In the extract on the WTO subsidy cases below, translate this sentence into Spanish: "Costs of the cases are estimated to top $100 million."

* EXTRACT TO READ:
******

What Jontia says is correct. Here's a better explainer from Reuters (of yesterday):

Who won?

By many accounts, the lawyers and multiple expert witnesses. Costs of the cases are estimated to top $100 million.

In the cases themselves, both sides have won partial WTO rulings but nobody can agree which side came out on top. Each has said its own subsidies were smaller or less harmful than those abroad. Both say they have removed any harmful aid, but the WTO says neither has complied fully.

Now WTO arbitrators must decide on mutual claims of billions of dollars of harm inflicted on each side by “actionable subsidies” in order to determine the amount of tariffs allowed, starting with U.S. sanctions on EU goods.

How big are the tariffs?

The United States seeks tariffs on EU goods with an annual trade value of $11.2 billion. The EU seeks tariffs on U.S. goods worth around $10 billion. People close to the case say the WTO is set to allow Washington to impose around $7.5 billion in tariffs. The EU will find out how much it can impose next year.

******

* EXTRACTED RECORDS:

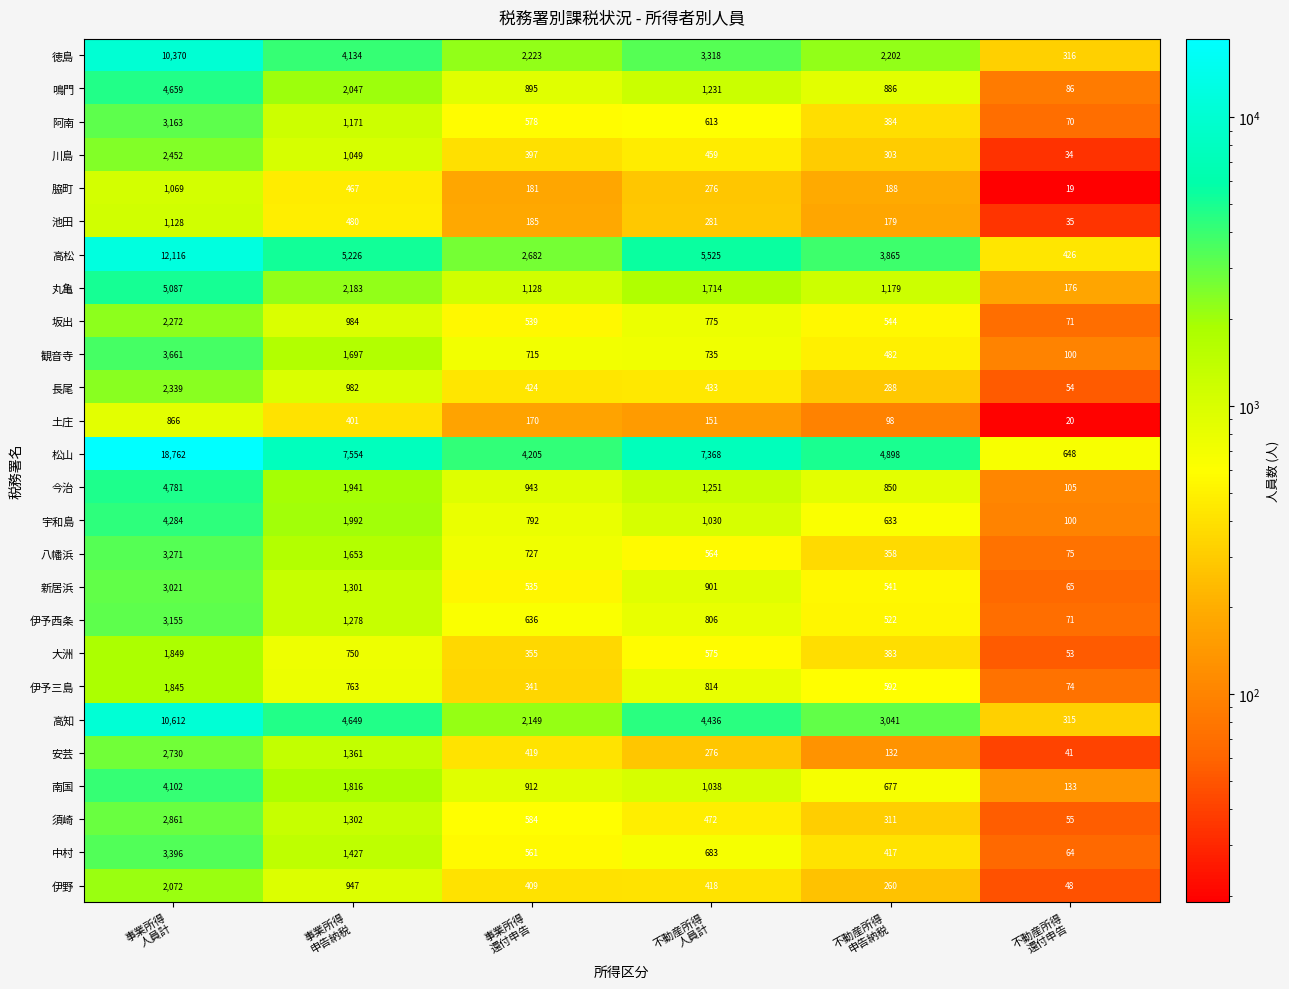

Which series has the largest range (max minus min)?

松山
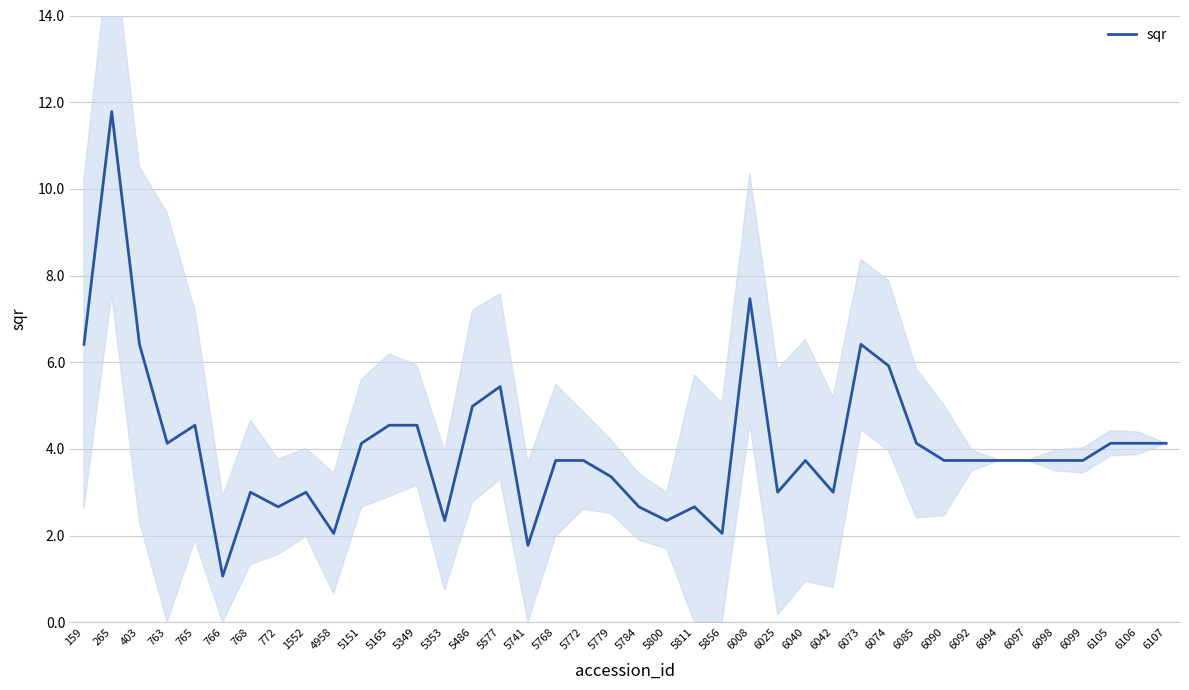

The chart shows a value of 2.7 at 5784. True or false?

True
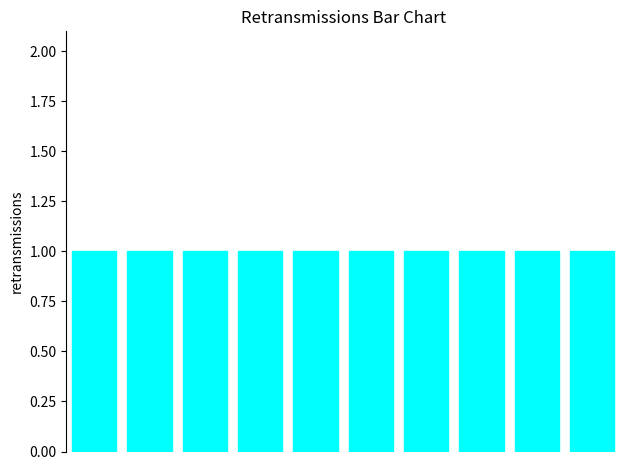

The value at Home Office is 1. True or false?

True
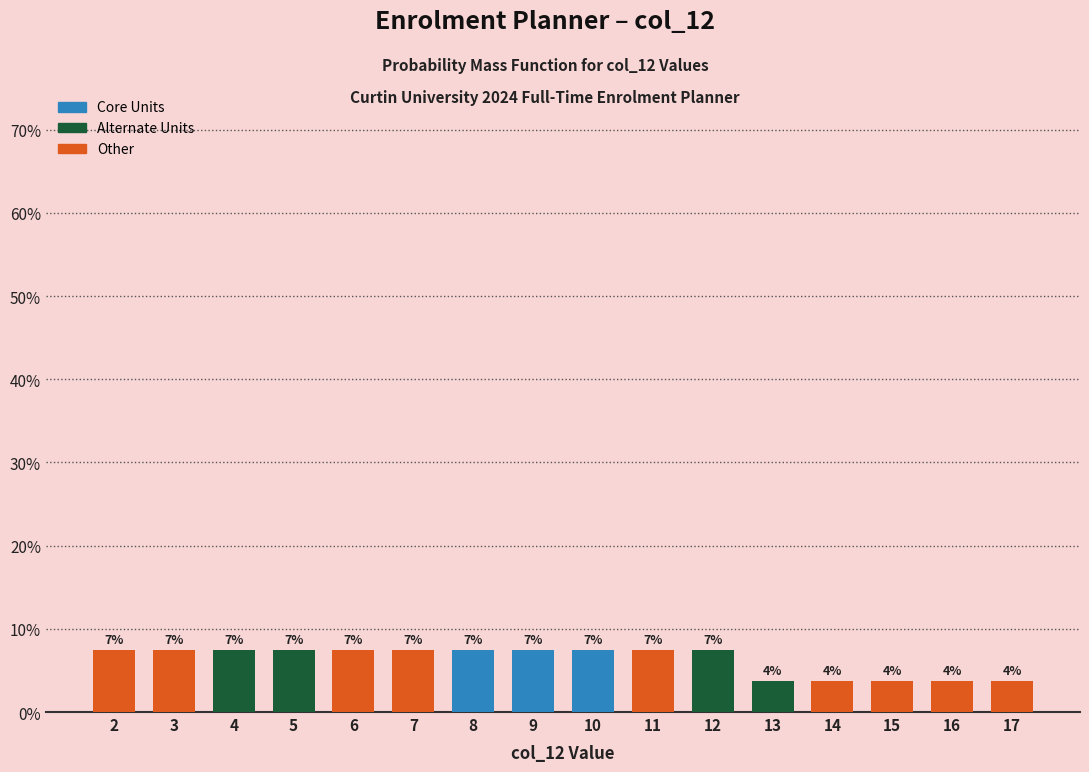

Does the chart contain any negative values?

No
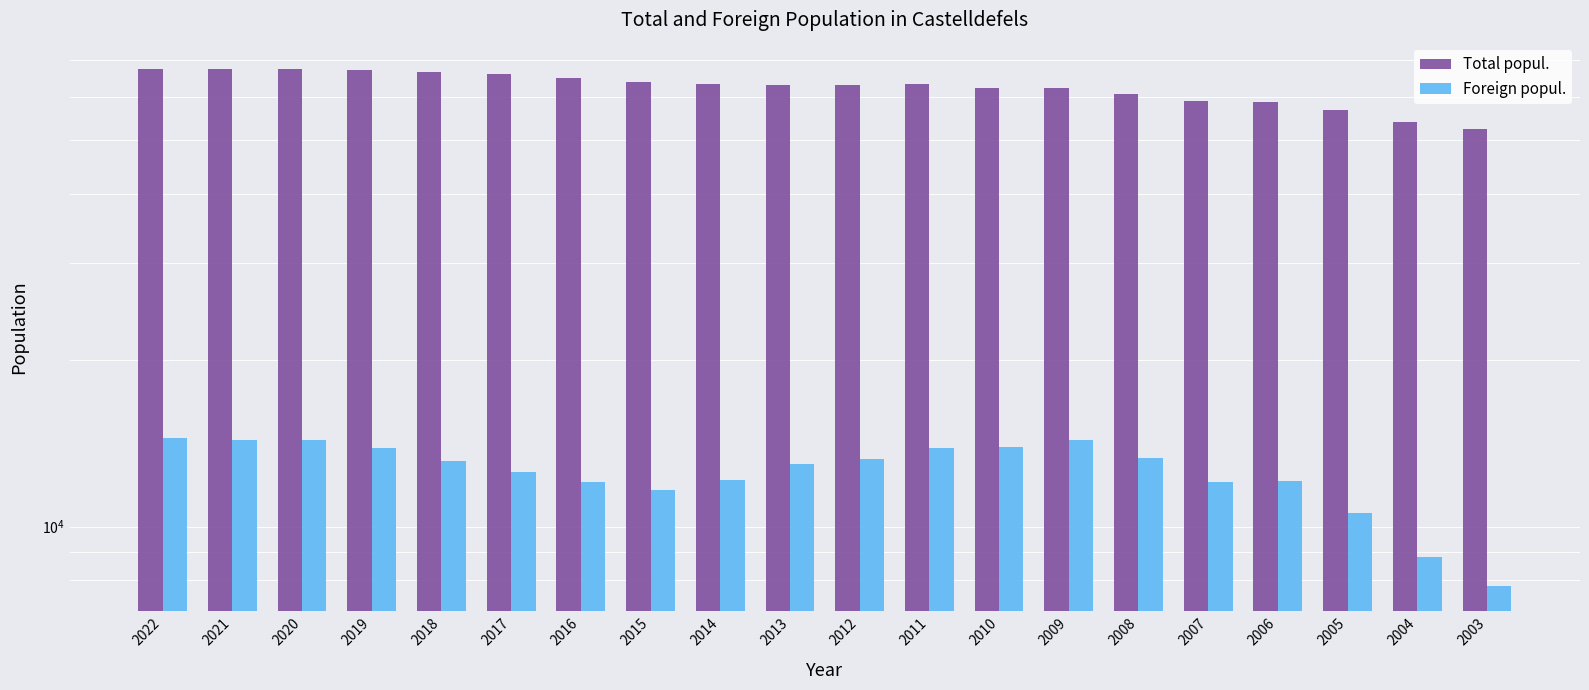

What is the spread (max minus min) of values at 2014?

51098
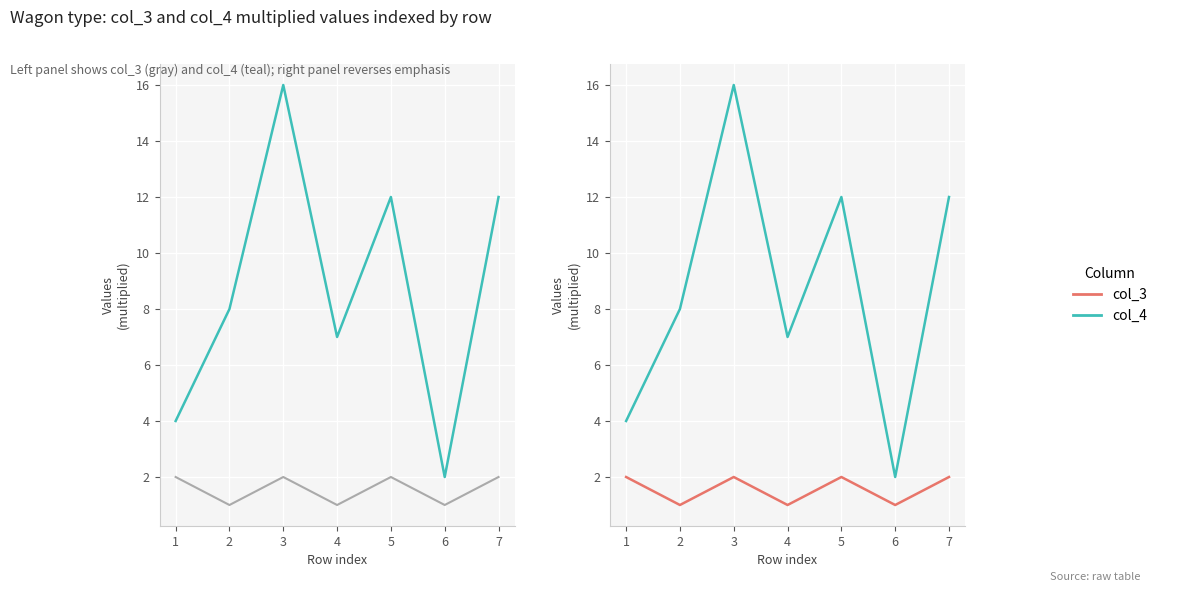

At which category is the sum across all series the highest?

3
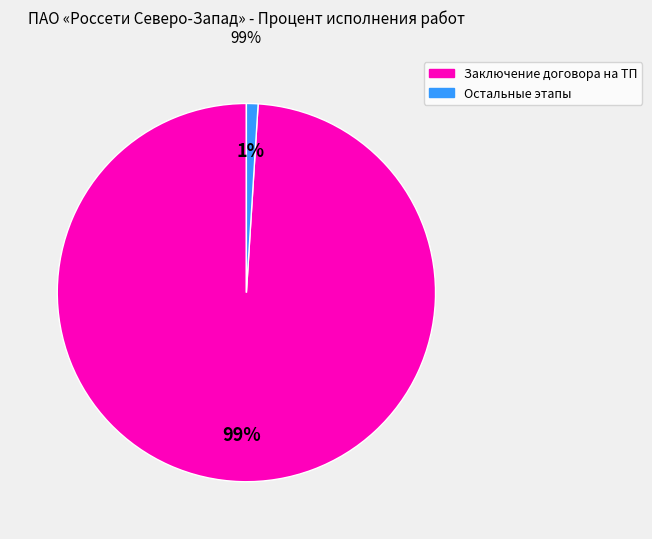

How many slices are in this pie chart?

2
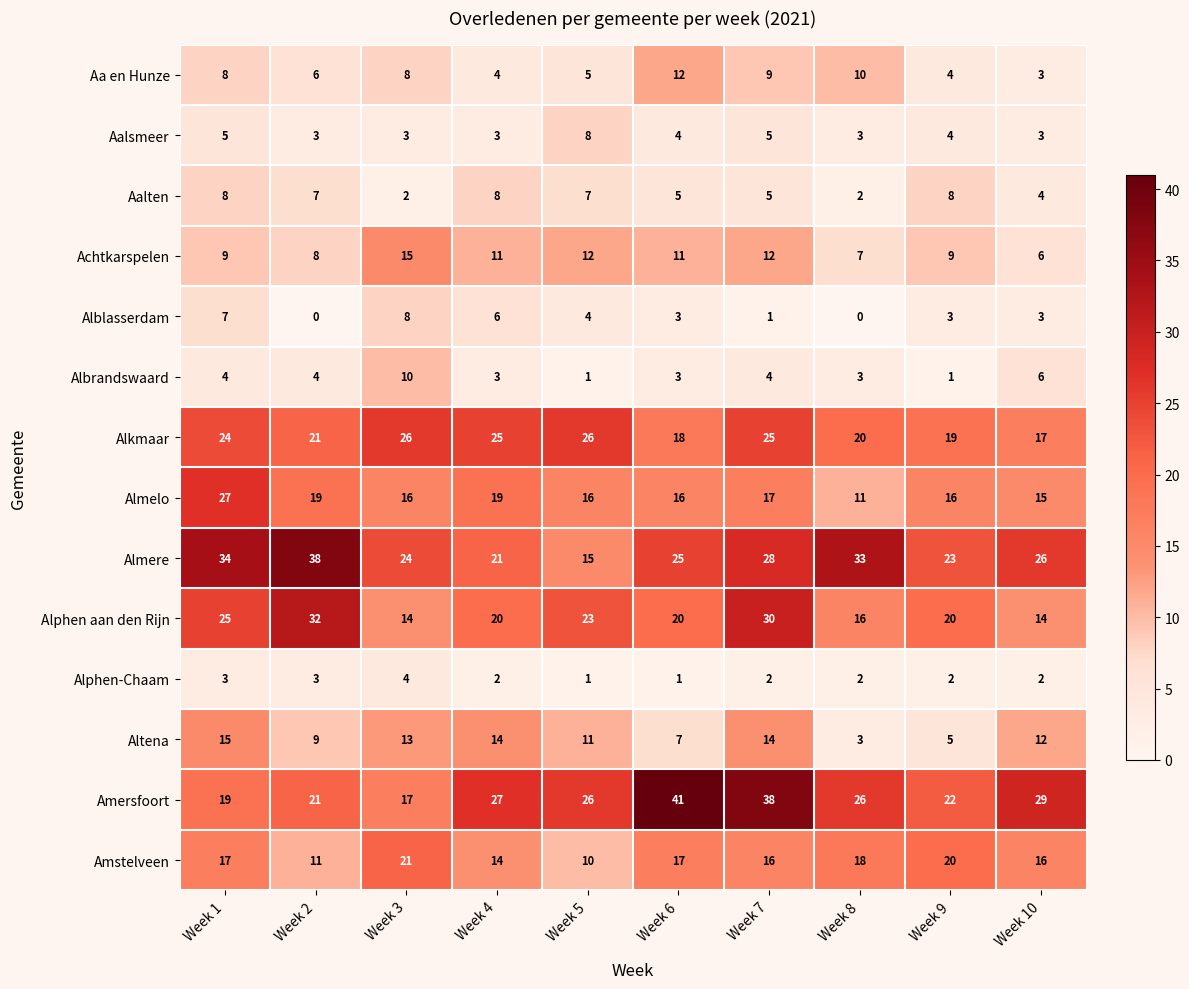

At which category is the sum across all series the highest?

Week 7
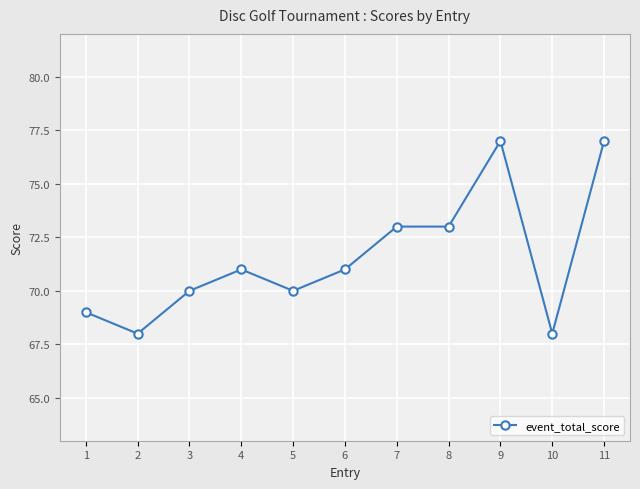

How many values are below 71?

5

******

* RESULT OF THE EXERCISE: Se estima que los costos de los casos superan los 100 millones de dólares.